Éloge de la délicatesse. Les fleurs de Weronika Anna Rosa.

On ne croise pas la délicatesse tous les jours au coin de la rue. Mais un jour, alors que j’empruntais un chemin que je connaissais par cœur, que je ne m’attardais plus sur les façades, le regard automatiquement plongé dans mon téléphone, un détail m’a interpellée. Dans la rue Nova de São  Mamede, à Lisbonne, c’était un jour sans couleur. Je revois la porte de ce que je croyais être un magasin et qui s’est révélé être un salon de coiffure, ouvrant sur une pièce aux murs couverts d’un bois profond et habillés de panneaux verticaux de fleurs, jaunes, vertes, pourpre, surlignées de dorés, des fleurs dont on jurerait qu’elles dansaient sur la toile. Je me suis approchée et j’ai voulu savoir qui était derrière ces panneaux, qui avait esquissé leurs contours avec tant de grâce. 

Quelques jours plus tard, je rencontrais l’artiste. Elle s’appelle Weronika Anna Rosa, est polonaise d’origine, établie à Lisbonne et parle un français d’une fluidité impressionnante, hérité de quelques années passées en France. Elle me raconte:

“Mon grand-père m’enseignait le nom de toutes les plantes en latin. Ensemble, on cueillait les plantes, on les séchait, on réalisait des herbiers”.

De cette enfance bercée entre les arts et la botanique, elle a gardé le goût des plantes, des fleurs, dont elle observe en détail la nervure et les courbes avant de composer ses toiles. Chacune de ses œuvres consacre une seule espèce car sous ses pinceaux, la plante, la fleur devient portrait. 

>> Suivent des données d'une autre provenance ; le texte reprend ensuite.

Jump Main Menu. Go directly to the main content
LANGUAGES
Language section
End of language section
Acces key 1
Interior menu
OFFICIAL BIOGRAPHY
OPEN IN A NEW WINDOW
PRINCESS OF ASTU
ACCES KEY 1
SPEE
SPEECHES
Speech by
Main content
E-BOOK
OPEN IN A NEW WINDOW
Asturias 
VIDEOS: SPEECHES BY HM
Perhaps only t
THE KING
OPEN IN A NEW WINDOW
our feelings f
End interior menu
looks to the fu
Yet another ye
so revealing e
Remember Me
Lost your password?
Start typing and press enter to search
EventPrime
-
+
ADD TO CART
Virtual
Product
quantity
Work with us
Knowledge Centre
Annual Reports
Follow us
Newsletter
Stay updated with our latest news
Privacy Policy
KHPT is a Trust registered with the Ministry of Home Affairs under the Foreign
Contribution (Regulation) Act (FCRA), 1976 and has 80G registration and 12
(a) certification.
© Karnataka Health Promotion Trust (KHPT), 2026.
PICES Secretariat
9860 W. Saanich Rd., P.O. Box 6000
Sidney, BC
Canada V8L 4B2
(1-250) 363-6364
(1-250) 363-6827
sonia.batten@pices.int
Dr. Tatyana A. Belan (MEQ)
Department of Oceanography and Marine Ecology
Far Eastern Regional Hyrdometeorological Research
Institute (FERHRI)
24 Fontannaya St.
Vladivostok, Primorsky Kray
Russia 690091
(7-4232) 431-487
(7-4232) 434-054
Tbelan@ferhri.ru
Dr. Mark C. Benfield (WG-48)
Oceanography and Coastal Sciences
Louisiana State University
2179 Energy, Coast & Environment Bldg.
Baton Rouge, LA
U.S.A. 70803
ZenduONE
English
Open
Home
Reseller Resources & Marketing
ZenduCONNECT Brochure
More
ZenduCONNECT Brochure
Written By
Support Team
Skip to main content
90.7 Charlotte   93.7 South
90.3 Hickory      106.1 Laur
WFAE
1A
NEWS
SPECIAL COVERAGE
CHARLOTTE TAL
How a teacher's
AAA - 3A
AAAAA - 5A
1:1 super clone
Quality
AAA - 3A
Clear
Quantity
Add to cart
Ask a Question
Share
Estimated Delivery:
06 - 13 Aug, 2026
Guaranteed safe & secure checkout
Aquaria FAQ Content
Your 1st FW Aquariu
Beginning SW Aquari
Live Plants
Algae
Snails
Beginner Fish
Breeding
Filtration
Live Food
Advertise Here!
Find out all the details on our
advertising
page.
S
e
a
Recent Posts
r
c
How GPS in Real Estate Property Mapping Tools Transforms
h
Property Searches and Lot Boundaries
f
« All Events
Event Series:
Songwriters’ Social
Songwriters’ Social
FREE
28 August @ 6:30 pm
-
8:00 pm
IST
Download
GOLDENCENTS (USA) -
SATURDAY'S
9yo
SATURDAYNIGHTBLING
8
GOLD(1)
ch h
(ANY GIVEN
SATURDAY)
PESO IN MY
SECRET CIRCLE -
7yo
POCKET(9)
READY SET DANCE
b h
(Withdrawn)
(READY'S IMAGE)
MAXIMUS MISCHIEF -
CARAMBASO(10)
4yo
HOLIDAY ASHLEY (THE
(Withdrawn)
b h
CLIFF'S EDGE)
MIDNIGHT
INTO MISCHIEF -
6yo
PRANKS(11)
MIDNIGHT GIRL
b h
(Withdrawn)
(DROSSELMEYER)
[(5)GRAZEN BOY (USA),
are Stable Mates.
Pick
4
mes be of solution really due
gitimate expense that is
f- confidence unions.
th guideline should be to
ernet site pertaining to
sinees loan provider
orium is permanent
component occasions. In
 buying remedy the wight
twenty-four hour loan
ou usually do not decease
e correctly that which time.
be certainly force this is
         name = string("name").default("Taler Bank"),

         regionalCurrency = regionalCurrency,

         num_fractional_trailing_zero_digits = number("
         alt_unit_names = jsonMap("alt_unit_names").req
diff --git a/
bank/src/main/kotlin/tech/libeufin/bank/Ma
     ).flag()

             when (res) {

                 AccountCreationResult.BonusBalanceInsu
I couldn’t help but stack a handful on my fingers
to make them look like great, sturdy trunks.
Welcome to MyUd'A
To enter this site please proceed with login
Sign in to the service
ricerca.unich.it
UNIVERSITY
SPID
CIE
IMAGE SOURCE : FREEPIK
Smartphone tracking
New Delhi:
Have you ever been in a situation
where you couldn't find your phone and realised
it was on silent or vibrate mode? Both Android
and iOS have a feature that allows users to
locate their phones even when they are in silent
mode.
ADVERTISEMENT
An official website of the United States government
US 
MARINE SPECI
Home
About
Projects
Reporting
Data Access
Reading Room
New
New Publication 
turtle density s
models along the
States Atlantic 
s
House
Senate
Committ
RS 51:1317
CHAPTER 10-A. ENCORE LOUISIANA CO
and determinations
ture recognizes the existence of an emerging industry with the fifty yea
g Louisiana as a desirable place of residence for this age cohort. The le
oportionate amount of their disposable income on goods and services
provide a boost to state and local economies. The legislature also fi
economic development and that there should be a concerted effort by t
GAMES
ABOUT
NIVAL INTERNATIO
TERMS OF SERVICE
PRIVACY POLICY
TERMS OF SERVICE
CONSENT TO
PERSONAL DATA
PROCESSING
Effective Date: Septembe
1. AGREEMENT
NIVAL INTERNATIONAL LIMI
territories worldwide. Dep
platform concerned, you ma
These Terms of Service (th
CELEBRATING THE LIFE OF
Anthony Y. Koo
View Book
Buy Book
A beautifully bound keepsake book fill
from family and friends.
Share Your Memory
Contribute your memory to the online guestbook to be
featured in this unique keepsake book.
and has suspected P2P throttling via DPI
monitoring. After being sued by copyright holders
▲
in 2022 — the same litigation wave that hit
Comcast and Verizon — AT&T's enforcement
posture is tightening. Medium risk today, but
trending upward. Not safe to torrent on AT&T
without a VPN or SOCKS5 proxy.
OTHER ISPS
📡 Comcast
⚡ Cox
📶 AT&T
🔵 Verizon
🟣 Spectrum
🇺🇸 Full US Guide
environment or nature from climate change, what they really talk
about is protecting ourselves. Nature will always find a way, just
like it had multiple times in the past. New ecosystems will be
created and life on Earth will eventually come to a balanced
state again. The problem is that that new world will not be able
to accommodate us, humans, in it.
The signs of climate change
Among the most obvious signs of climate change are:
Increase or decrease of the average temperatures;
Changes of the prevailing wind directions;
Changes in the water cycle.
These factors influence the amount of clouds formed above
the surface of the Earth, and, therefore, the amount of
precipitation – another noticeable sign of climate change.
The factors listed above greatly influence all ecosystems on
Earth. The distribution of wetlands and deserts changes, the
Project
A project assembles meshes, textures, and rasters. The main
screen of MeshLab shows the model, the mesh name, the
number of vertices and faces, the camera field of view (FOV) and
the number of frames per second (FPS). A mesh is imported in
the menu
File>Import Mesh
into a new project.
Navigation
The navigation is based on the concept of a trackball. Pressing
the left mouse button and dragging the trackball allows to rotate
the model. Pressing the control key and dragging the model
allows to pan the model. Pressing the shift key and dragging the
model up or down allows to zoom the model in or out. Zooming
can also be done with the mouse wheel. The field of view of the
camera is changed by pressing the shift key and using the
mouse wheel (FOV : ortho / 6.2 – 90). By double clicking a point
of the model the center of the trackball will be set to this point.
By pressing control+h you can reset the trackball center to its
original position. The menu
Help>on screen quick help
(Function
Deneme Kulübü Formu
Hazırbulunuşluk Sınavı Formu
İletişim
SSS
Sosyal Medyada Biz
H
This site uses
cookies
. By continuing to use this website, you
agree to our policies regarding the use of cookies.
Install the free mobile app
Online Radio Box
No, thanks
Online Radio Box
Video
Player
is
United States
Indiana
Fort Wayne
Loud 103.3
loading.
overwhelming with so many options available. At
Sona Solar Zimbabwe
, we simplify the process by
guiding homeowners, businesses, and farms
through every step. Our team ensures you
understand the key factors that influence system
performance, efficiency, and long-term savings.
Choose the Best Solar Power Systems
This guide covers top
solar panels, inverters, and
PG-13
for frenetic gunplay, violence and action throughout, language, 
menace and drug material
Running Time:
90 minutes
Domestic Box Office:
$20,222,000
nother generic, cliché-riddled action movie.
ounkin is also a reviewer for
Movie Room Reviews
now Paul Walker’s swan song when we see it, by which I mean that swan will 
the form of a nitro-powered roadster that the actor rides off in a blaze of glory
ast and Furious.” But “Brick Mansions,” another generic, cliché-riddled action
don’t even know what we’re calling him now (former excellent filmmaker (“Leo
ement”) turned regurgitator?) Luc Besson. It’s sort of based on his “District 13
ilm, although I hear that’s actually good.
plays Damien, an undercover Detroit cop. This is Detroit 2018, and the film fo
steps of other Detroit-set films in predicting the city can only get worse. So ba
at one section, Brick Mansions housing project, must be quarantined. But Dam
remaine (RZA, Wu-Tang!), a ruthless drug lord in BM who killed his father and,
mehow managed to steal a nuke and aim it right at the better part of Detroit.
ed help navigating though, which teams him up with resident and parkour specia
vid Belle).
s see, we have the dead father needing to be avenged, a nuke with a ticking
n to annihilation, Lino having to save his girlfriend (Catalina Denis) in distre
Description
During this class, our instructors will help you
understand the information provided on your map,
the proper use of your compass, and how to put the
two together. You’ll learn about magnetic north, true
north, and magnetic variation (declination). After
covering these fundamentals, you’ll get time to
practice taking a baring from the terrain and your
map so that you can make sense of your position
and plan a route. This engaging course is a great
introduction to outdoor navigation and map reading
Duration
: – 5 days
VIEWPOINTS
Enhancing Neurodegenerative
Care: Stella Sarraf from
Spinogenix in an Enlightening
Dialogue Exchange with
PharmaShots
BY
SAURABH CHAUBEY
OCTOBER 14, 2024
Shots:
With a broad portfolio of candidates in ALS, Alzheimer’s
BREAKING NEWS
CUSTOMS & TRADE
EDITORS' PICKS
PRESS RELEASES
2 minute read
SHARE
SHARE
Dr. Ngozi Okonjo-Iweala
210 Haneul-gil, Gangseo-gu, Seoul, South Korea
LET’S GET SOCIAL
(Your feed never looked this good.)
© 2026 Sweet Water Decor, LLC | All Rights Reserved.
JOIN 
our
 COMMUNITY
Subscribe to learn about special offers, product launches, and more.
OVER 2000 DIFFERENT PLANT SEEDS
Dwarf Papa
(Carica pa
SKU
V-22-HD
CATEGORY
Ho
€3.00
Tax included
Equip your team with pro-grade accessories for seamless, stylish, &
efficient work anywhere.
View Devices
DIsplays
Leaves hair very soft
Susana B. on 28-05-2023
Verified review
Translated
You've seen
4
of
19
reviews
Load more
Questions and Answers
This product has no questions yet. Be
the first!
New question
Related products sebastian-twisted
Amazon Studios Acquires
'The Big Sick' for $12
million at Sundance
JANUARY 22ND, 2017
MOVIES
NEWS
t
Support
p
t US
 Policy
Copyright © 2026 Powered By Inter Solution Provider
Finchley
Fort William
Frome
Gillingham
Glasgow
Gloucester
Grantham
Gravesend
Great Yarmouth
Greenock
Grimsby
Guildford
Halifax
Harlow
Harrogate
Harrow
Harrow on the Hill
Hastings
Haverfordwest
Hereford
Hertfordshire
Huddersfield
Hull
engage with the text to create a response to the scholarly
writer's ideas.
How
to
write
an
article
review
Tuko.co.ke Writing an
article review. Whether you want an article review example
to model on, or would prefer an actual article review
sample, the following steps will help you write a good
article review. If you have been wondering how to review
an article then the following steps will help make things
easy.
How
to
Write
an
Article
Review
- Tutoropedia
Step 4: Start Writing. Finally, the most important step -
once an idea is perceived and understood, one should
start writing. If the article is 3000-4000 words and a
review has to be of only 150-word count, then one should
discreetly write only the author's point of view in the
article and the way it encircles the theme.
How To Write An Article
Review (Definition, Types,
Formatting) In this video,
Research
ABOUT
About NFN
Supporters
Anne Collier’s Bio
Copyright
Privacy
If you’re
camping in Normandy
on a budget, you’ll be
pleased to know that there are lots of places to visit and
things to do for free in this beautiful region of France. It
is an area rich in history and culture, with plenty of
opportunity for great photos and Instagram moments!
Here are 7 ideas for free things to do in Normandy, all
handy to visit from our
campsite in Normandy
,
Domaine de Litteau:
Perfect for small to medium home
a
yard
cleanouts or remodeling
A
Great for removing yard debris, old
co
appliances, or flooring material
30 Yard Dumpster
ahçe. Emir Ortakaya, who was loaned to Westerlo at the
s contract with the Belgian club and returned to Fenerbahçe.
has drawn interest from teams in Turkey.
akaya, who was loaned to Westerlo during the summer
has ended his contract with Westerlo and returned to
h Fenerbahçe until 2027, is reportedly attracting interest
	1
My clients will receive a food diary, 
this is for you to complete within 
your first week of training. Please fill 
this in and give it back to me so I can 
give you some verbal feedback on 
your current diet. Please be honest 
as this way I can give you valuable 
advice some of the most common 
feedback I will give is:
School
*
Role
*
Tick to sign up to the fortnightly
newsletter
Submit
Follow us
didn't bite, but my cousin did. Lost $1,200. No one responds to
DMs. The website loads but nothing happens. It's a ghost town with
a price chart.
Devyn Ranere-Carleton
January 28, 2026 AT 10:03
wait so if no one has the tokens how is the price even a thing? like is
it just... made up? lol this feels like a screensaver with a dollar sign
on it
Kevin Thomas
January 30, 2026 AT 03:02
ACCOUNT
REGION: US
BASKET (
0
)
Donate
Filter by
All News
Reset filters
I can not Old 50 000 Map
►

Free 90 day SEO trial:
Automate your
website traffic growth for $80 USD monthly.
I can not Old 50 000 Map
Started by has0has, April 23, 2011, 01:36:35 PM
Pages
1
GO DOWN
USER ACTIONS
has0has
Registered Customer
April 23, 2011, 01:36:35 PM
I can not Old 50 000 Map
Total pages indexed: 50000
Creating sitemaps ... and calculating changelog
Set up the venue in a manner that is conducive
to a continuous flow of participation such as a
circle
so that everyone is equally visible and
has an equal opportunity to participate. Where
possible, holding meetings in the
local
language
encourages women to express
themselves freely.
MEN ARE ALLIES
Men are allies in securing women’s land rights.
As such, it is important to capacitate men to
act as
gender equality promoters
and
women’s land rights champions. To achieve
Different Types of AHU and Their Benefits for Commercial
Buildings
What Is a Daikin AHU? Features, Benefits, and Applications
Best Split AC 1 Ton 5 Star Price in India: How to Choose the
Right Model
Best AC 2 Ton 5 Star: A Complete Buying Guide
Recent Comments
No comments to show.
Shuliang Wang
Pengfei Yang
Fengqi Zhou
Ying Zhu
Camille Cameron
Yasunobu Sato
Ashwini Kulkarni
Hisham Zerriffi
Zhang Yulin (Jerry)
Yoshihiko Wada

Son processus de création révèle la plus grande minutie - de celles qui étonnent dans un monde où l’immédiateté est devenue standard. Weronika Anna Rosa réalise d’abord une composition au crayon, fruit de mille croquis et études de couleurs approfondies, avant de la matérialiser sur la toile. Elle dit de sa voix délicate, aimer “vivre pleinement ce qu’elle dessine, voir comment son sujet se comporte avec la lumière d’un jour à l’autre, du bourgeon à la plante ou à la fleur fanée.” Et lorsqu’elle a longuement observé son sujet jusqu’à capter l’essence de la plante, ou selon ses mots, “rencontré” la fleur, elle s’attelle au dessin, puis à la peinture et la dorure des contours avec une plume japonaise, inspirée de son apprentissage de la peinture sur soie. Surligner les formes, faire émerger les contours par la lumière et réaliser des toiles dont l’objectif, dit-elle, “n’est pas de choquer, de bouleverser mais de chercher la beauté dans les courbes, les couleurs, des fleurs, comme l’art européen de la fin du XIXe siècle”. Alors influencé par les gravures du Japon, la céramique de Chine, l’Art ne recherchait que le Beau. Pas un parti-pris politique ou une volonté de saisir les consciences. 

Peut-être que l’on ne rencontre pas la délicatesse à tous les coins de rue. Ou peut-être faut-il s’appeler Weronika Anna Rosa, la saisir au vol et la distiller sur toile de papier kraft pour que d’autres puissent la croiser un jour.